# Single or multiple ISBNs?



## LeeC (Jul 5, 2016)

Trying to wrap up a significant revised edition effort. 

The first time around I only submitted to Smashwords, and they assigned the same ISBN to all the ebook formats of my book. The problem I found in submitting only to Smashwords is that one can only submit .epub and .doc there**. Some of those other formats like .mobi and html5 I found to be lacking (to be polite). They of course use an automated conversion, and if one complains to their support team, one is told that there must be something wrong with the source, but it's not their role to look into what that might be.***

Anyway, this time around I'm creating all the different major ebook formats myself (.doc, .pdf, .epub, .mobi, .azw3, and html5), and will distribute the formats myself they could otherwise screw up. They do allow me to select only those distribution channels I approve of their using, so there won't be any overlap with my distributing to some channels (based on ensuring the outlet has an acceptable form of the book). 

Anyway, I looked into getting a necessary ISBN for the revised edition, and came across some internet "experts" saying I needed different ISBNs for each ebook format (as in .pdf and .epub being different formats). Researching such further I found conflicting information, where I could find relevant information at all. One internet "expert" speaking to the issue said there is no definitive answer yet. 

So my question is, does anybody have a verifiable answer regarding different ISBNs for different formats of the same ebook, or baring that does anyone have first hand experience with the issue. At the moment my thinking is that if Smashwords can use the same ISBN for all ebook formats of the same book, then I can also.

- **Data supplied**:

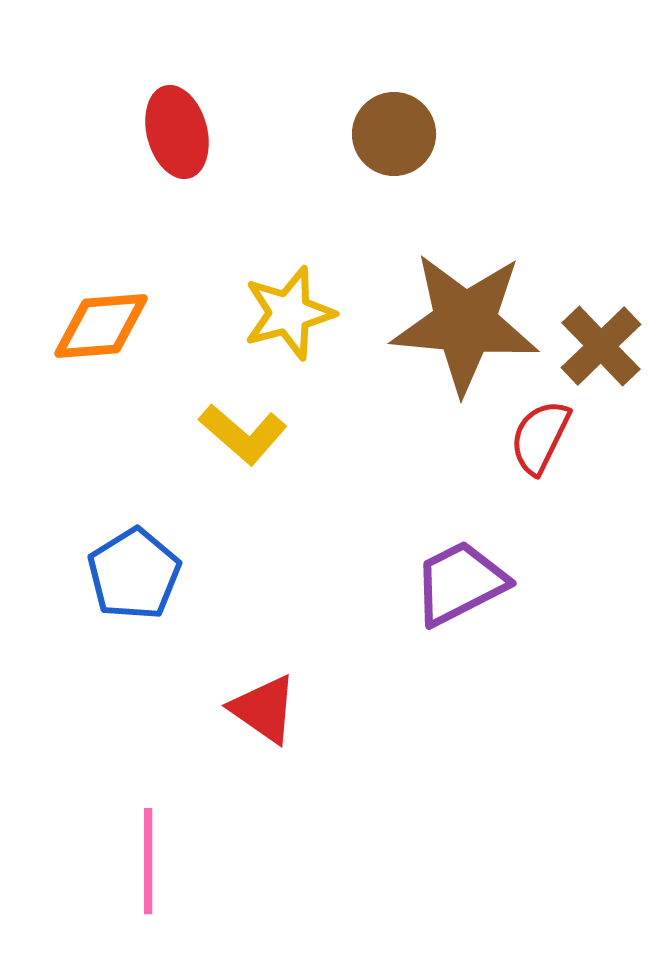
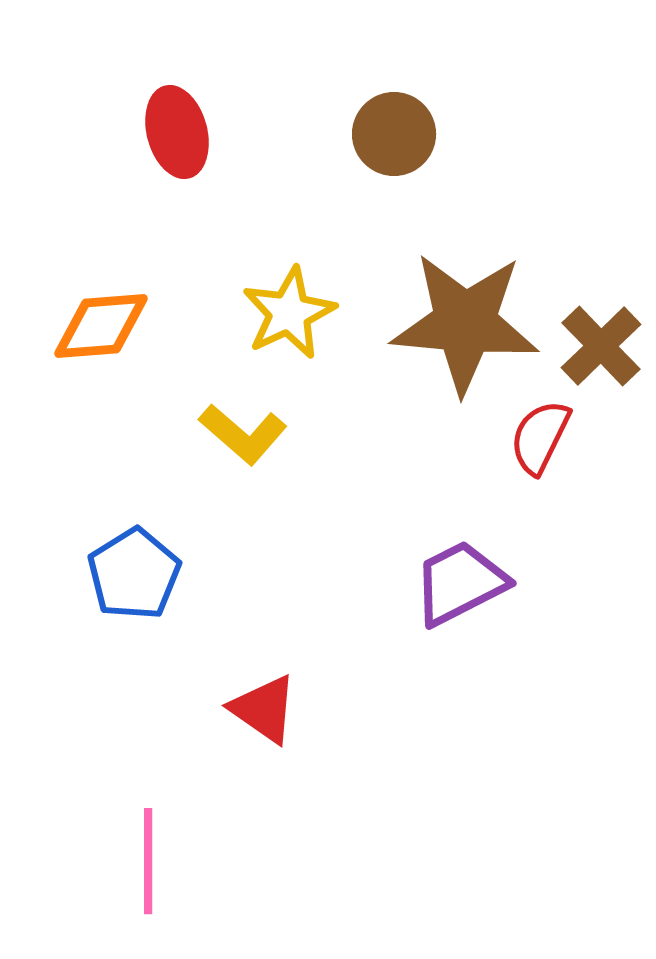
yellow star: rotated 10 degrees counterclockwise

--

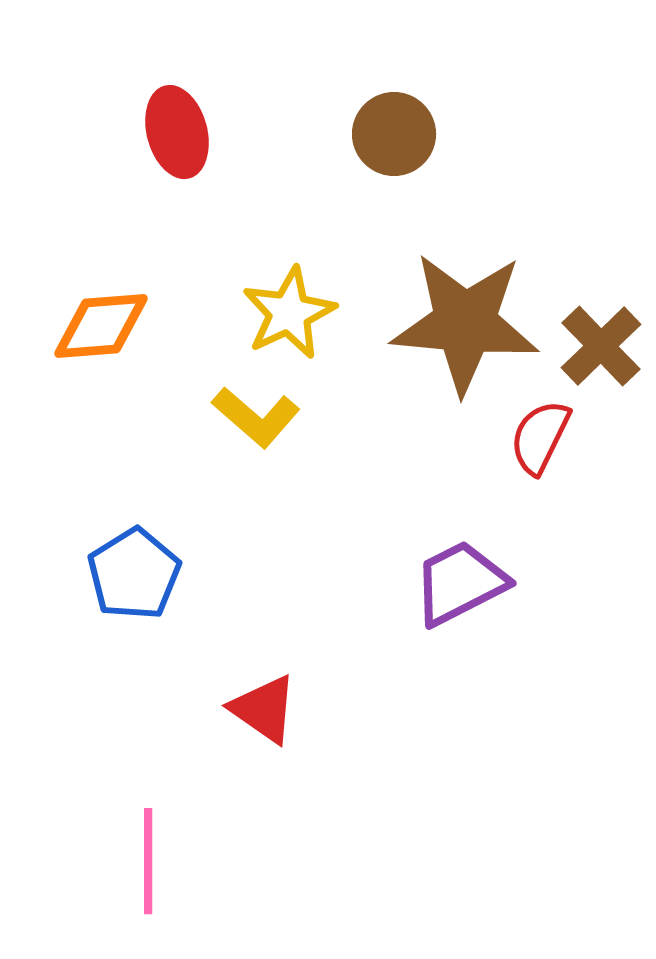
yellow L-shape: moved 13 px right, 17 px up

* * *

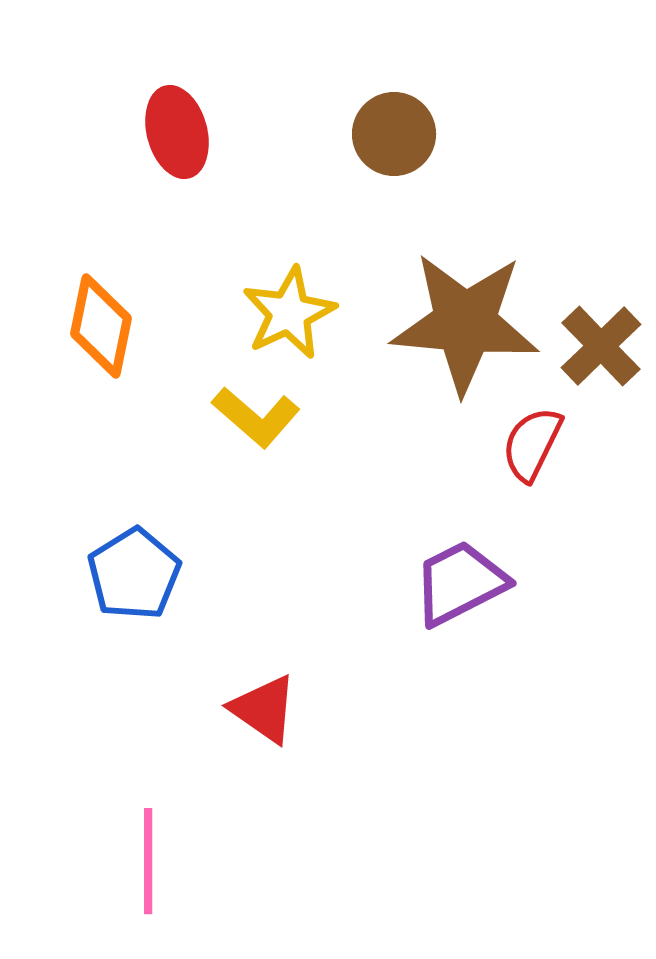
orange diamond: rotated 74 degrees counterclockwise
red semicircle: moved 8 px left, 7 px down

- **Tasks to carry out**:
1. In the ISBN post, how did Smashwords assign ISBNs to the different ebook formats of the poster's book the first time around?
2. Write a continuation of the ISBN post that picks up after its last sentence.
The listing plays no part here.

- **Responses to the tasks**:
1. It assigned the same ISBN to all the ebook formats.

2.
** They accept an author's .epub file, but need a .doc file to generate other formats they distribute. 

*** Their conversion from .doc to .epub alone had numerous errors when validated (using the idpf epub validator and Sigil validation) that their support team told me were of no consequence. Some of those errors resulted in internal linking being incorrect.


----------



## aj47 (Jul 6, 2016)

No, I don't know for sure, but I do know that when I plug in the ISBN for a text book, all formats show up.  So I think only one is necessary.


----------



## Terry D (Jul 6, 2016)

As I understand it, the choice is yours for ebooks. It may not be worth the cost, or hassle, to get an ISBN for each version. Here's an article I found that discusses the issue:

http://thefutureofink.com/ebook-publishing-does-your-ebook-need-an-isbn/


----------



## LeeC (Jul 6, 2016)

Thanks Annie. I think it's just a case of another internet "expert" thinking that if a paperback is different from a hardback, then a .pdf must be different from .epub, and a lot of equally intelligent others picking up the idea. The distinction I see is while a paperback is indeed different from a hardback and required to have individual ISBNs, an ebook can be easily changed to varying formats at the reader's discretion. It would take shapeshifting capabilities on the reader's part to do so with a printed book 

And thank you Terry. I sometimes think it's the privatized ISBN allocation of our manipulative economic model that ferments this idea. The article you noted supports an ISBN for an ebook (not different formats of such unless I read too quickly), which I can see the rationale of. What I can't see is distinct ISBNs for say a .pdf and .epub of the same book.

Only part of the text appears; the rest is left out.